* TO DO: Could you transcribe all the entries exactly, omitting the pictures?

═══ RECORDS SUPPLIED

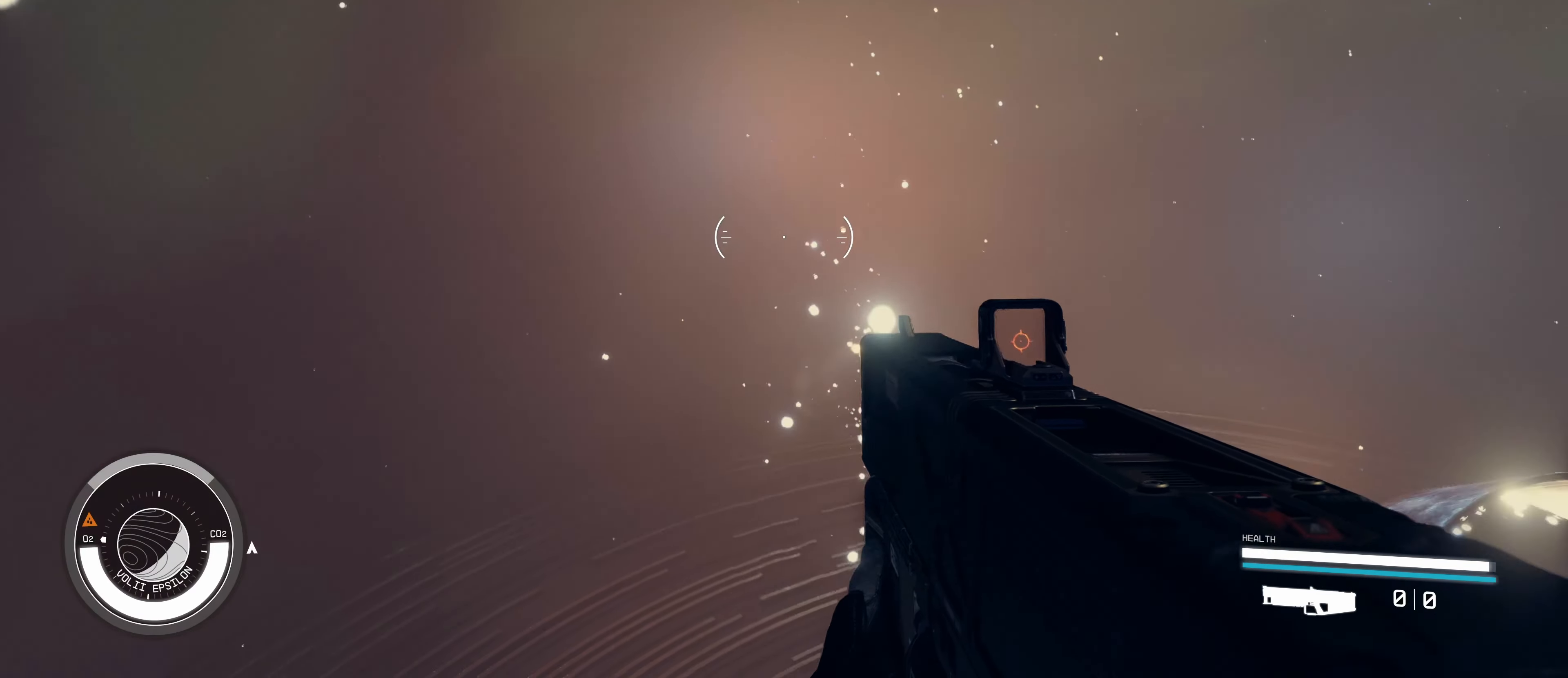
{"keys": ["w"], "mouse": [], "events": []}
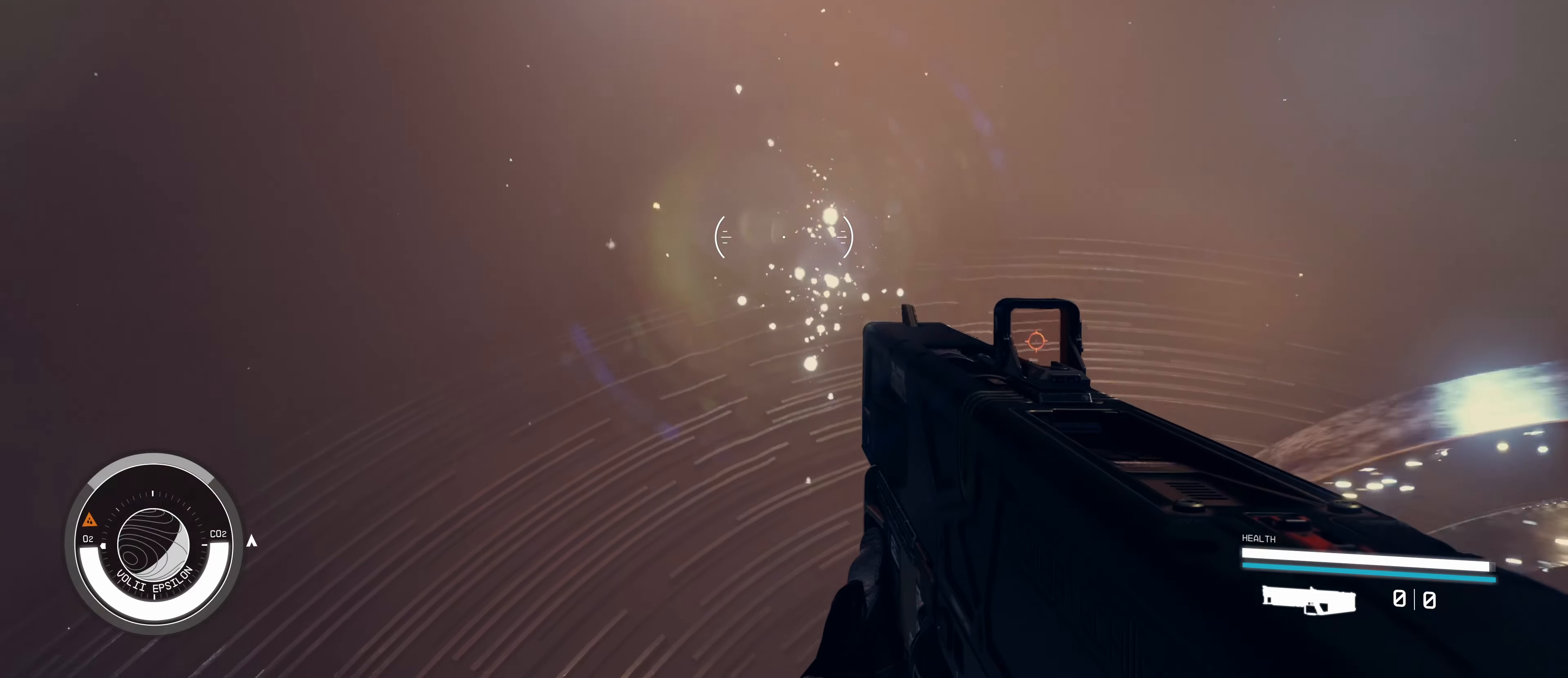
{"keys": ["w"], "mouse": [], "events": []}
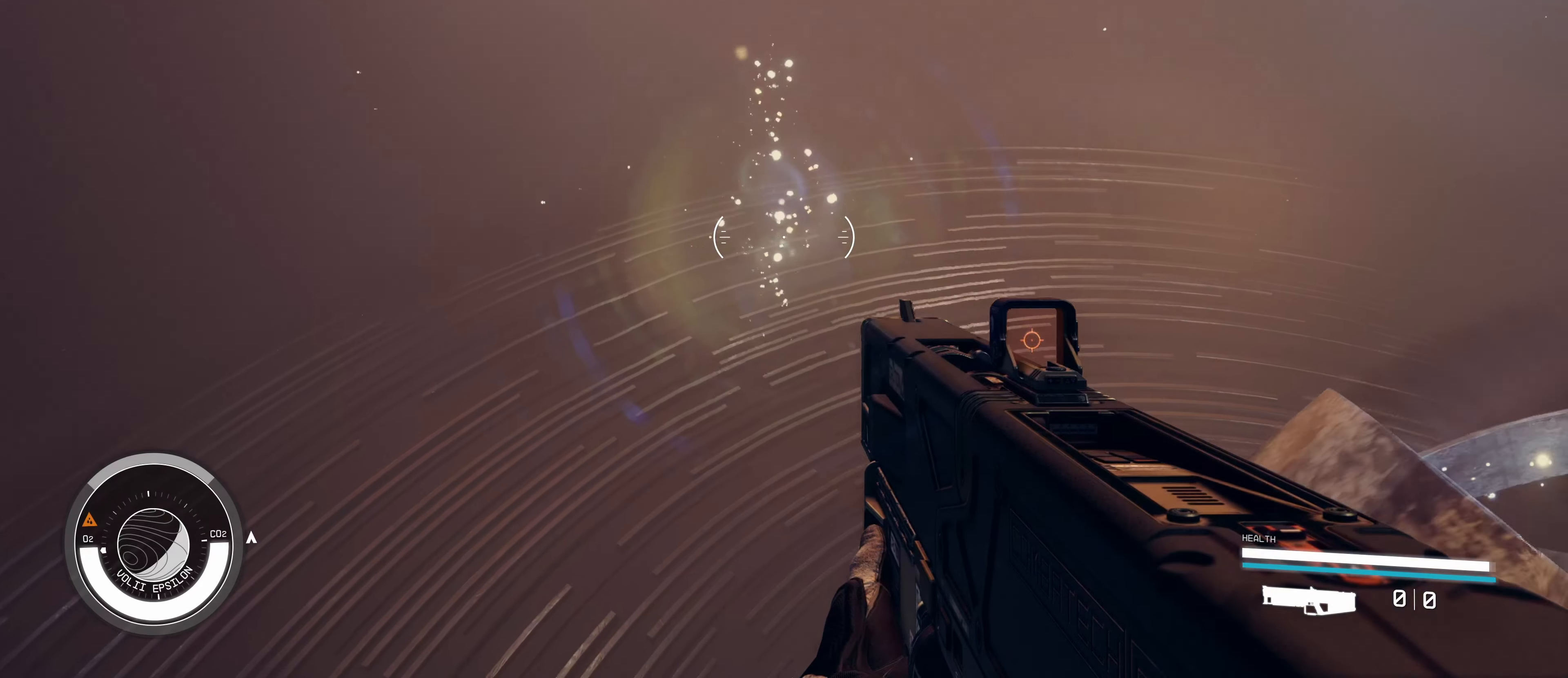
{"keys": ["w"], "mouse": [], "events": []}
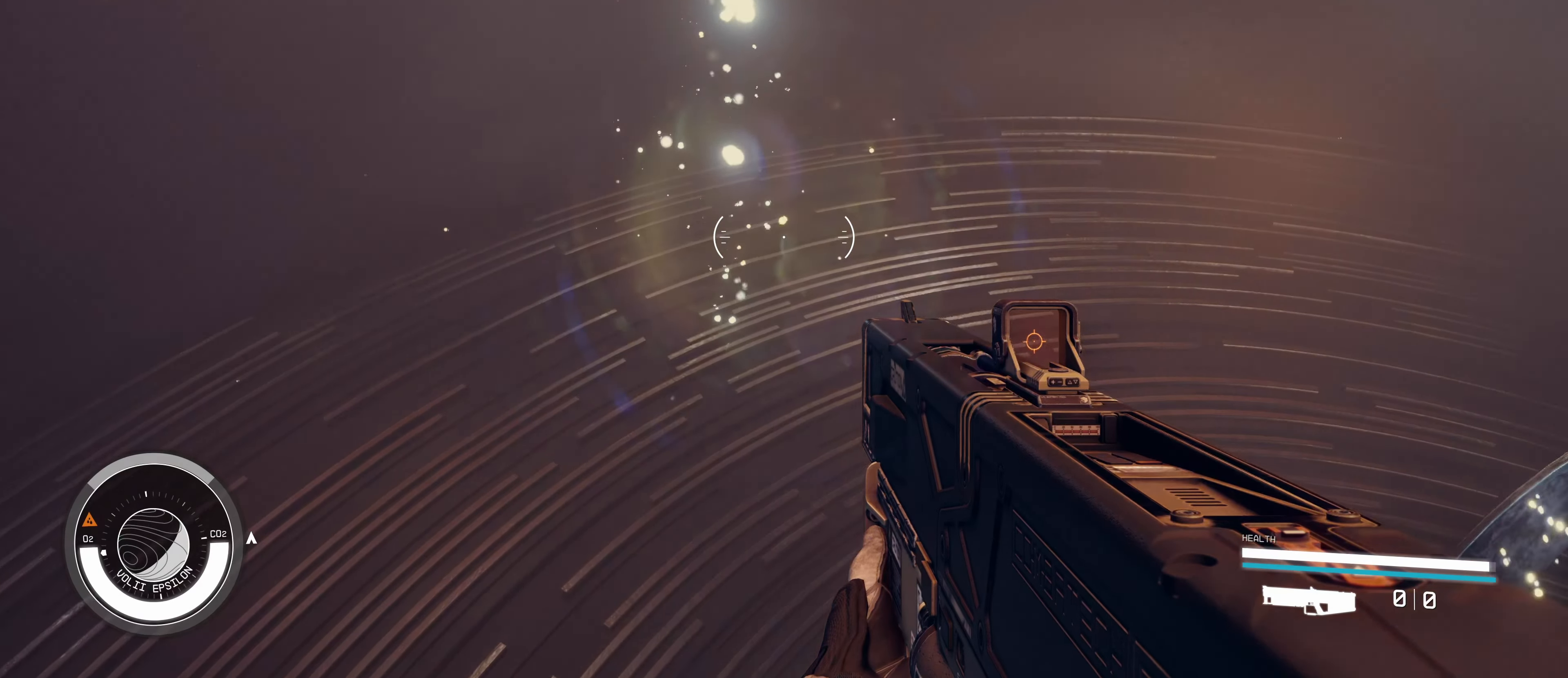
{"keys": ["w"], "mouse": [], "events": []}
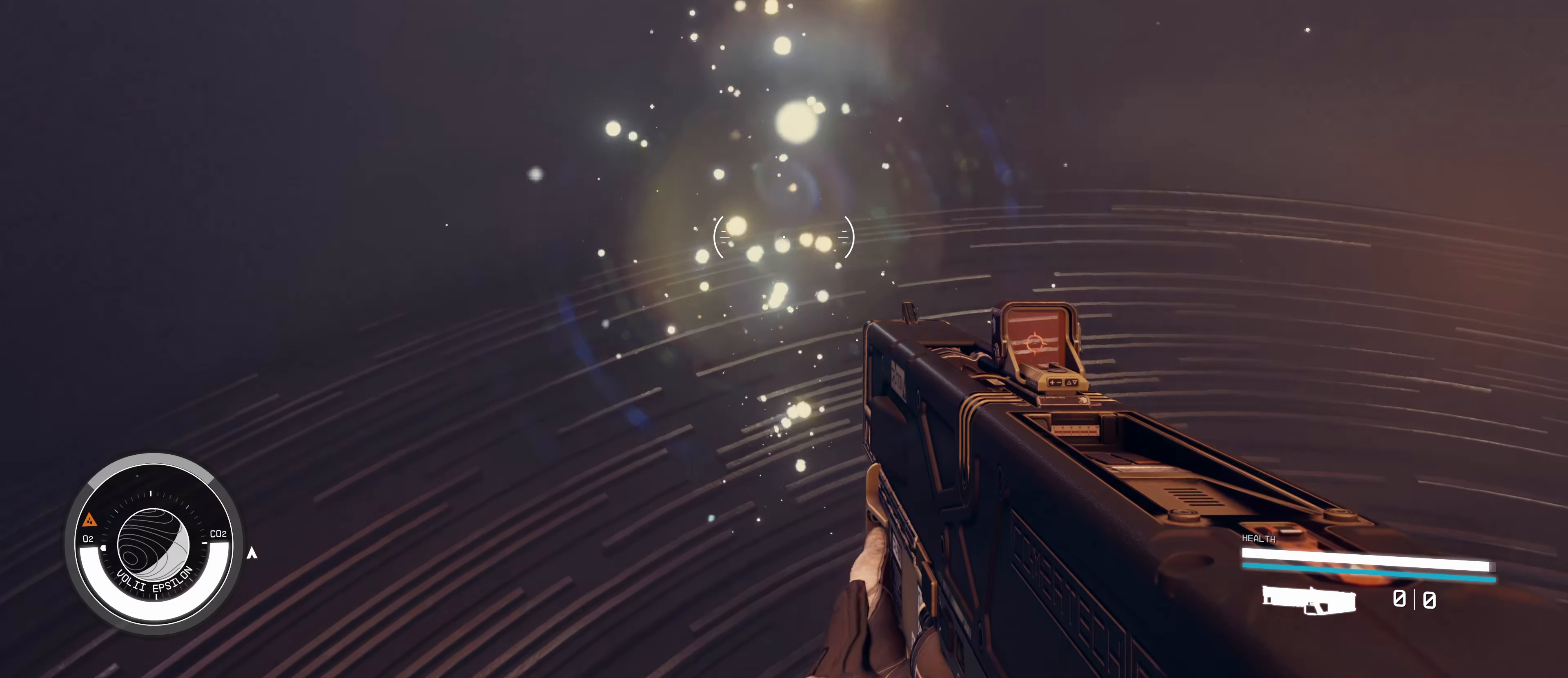
{"keys": ["a", "w"], "mouse": [], "events": [[500, "a", "down"]]}
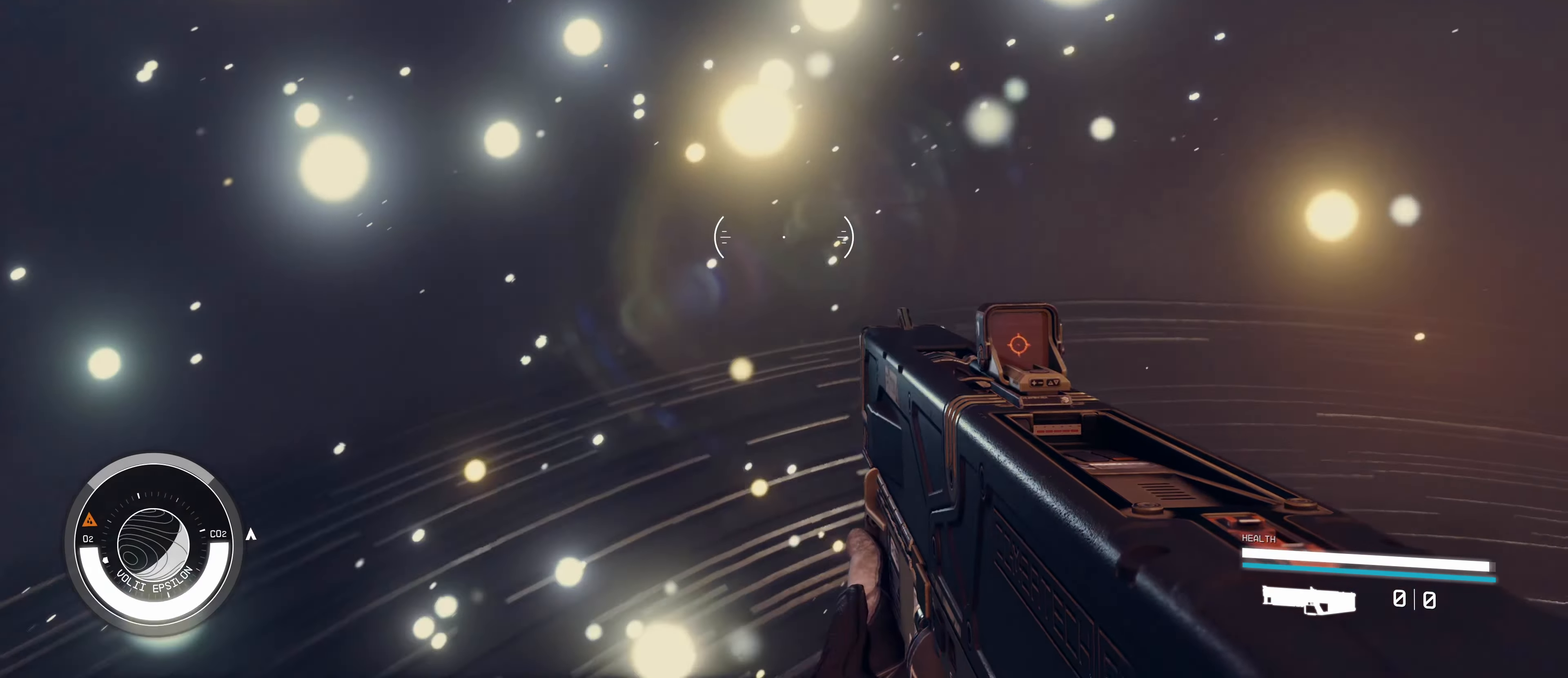
{"keys": ["a", "w"], "mouse": [], "events": []}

══════

* OUTPUT OF THE EXERCISE:
{"keys": ["w"], "mouse": [], "events": []}
{"keys": ["w"], "mouse": [], "events": []}
{"keys": ["w"], "mouse": [], "events": []}
{"keys": ["w"], "mouse": [], "events": []}
{"keys": ["a", "w"], "mouse": [], "events": [[500, "a", "down"]]}
{"keys": ["a", "w"], "mouse": [], "events": []}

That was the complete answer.